§ Описание задания
Перепишите текст всех записей ниже строка в строку, ничего не меняя. Изображения в ответ не включайте.
▬▬▬▬▬▬
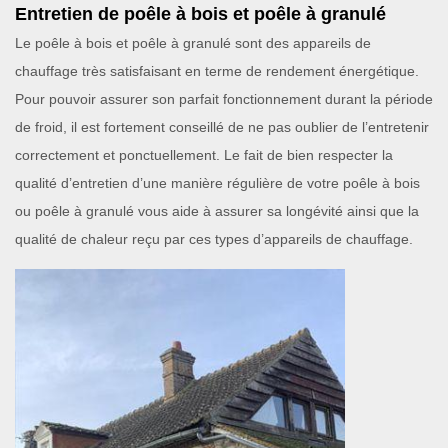
Entretien de poêle à bois et poêle à granulé
Le poêle à bois et poêle à granulé sont des appareils de
chauffage très satisfaisant en terme de rendement énergétique.
Pour pouvoir assurer son parfait fonctionnement durant la période
de froid, il est fortement conseillé de ne pas oublier de l’entretenir
correctement et ponctuellement. Le fait de bien respecter la
qualité d’entretien d’une manière régulière de votre poêle à bois
ou poêle à granulé vous aide à assurer sa longévité ainsi que la
qualité de chaleur reçu par ces types d’appareils de chauffage.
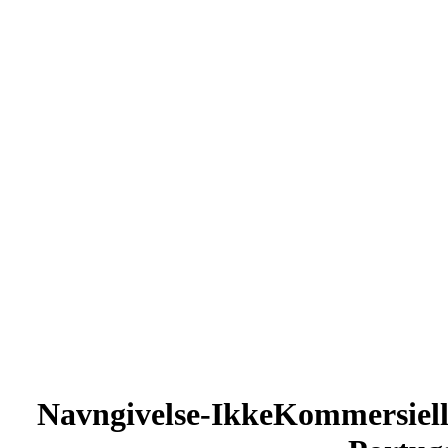
Navngivelse-IkkeKommersiel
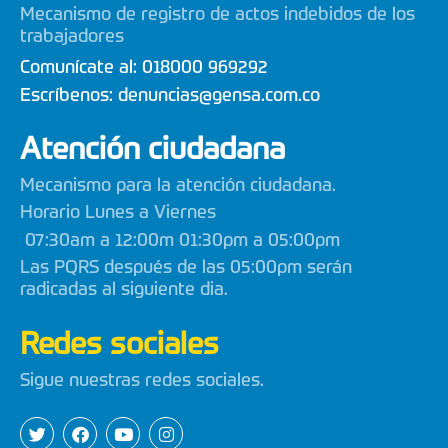
Mecanismo de registro de actos indebidos de los
trabajadores
Comunícate al:
018000 969292
Escríbenos:
denuncias@gensa.com.co
Atención ciudadana
Mecanismo para la atención ciudadana.
Horario Lunes a Viernes
07:30am a 12:00m 01:30pm a 05:00pm
Las PQRS después de las 05:00pm serán
radicadas al siguiente dia.
Redes sociales
Sigue nuestras redes sociales.
T
F
Y
I
w
a
o
n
▬▬▬▬▬▬
§ Результат задания
Entretien de poêle à bois et poêle à granulé
Le poêle à bois et poêle à granulé sont des appareils de
chauffage très satisfaisant en terme de rendement énergétique.
Pour pouvoir assurer son parfait fonctionnement durant la période
de froid, il est fortement conseillé de ne pas oublier de l’entretenir
correctement et ponctuellement. Le fait de bien respecter la
qualité d’entretien d’une manière régulière de votre poêle à bois
ou poêle à granulé vous aide à assurer sa longévité ainsi que la
qualité de chaleur reçu par ces types d’appareils de chauffage.
Navngivelse-IkkeKommersiel
Mecanismo de registro de actos indebidos de los
trabajadores
Comunícate al:
018000 969292
Escríbenos:
denuncias@gensa.com.co
Atención ciudadana
Mecanismo para la atención ciudadana.
Horario Lunes a Viernes
07:30am a 12:00m 01:30pm a 05:00pm
Las PQRS después de las 05:00pm serán
radicadas al siguiente dia.
Redes sociales
Sigue nuestras redes sociales.
T
F
Y
I
w
a
o
n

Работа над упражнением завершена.